Self-adaptive bearing fault diagnosis based on permutation entropy and manifold-based dynamic time warping

To make bearing fault diagnosis more systematic and effective with better operability and real-time capability, this study proposes an approach using permutation entropy and manifold-based dynamic time warping. First, the nonlinear and non-stationary vibration signals were decomposed into several mono-components by a self-adaptive time-frequency analysis method, such as empirical mode decomposition (EMD), local mean decomposition (LMD), and local characteristic-scale decomposition (LCD). Second, for each component, the permutation entropy (PE), which can reflect the data complexity with good robustness and fast computing ability, was calculated to act as the fault feature. Third, we propose a method called manifold-based dynamic time warping (MDTW), which was used to reasonably measure the similarity between the testing data and the template data.

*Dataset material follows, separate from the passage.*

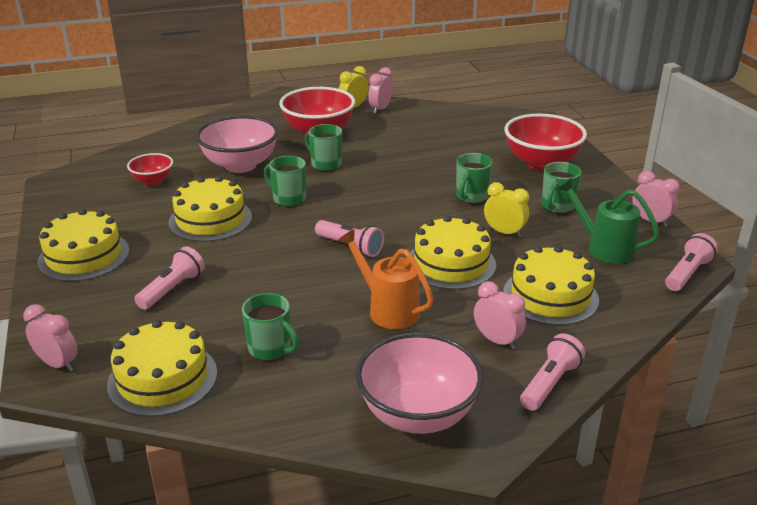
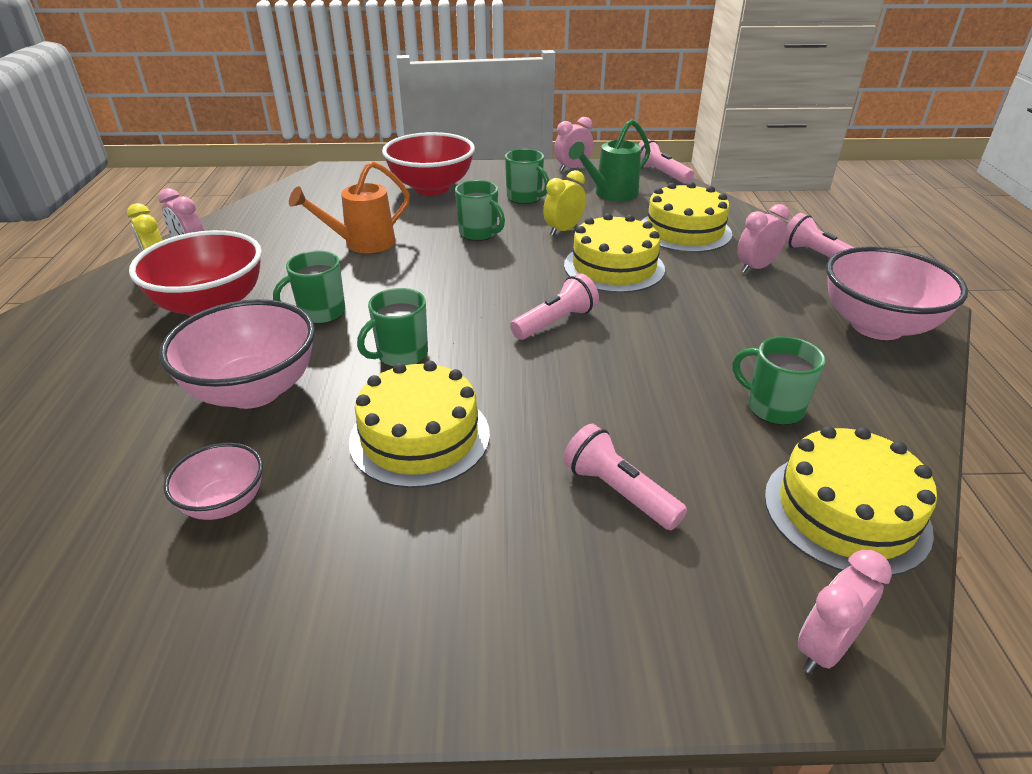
camera: 75 degrees left, 5 degrees up
(84, 256) = (471, 616): yellow cake -> none
(153, 181) = (224, 503): red bowl -> pink bowl
(270, 349) = (773, 407): green mug -> green mug turned 105 degrees counterclockwise
(388, 309) = (697, 316): orange watering can -> orange watering can (362, 244)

The proposed MDTW is a modified version of the classical dynamic time warping (DTW) algorithm by replacing Euclidean distance based similarity metric with manifold based similarity metric. To determine the optimal feature extraction scheme, EMD-PE, LMD-PE, and LCD-PE based schemes are compared in terms of both adaptability for variable working conditions and separability for different fault severities. Finally, a comparison among DTW, MDTW, and standardized DTW was conducted in terms of similarity measurement. Experimental results demonstrate that the proposed approach can effectively diagnose bearing faults under both variable working conditions and different fault severities.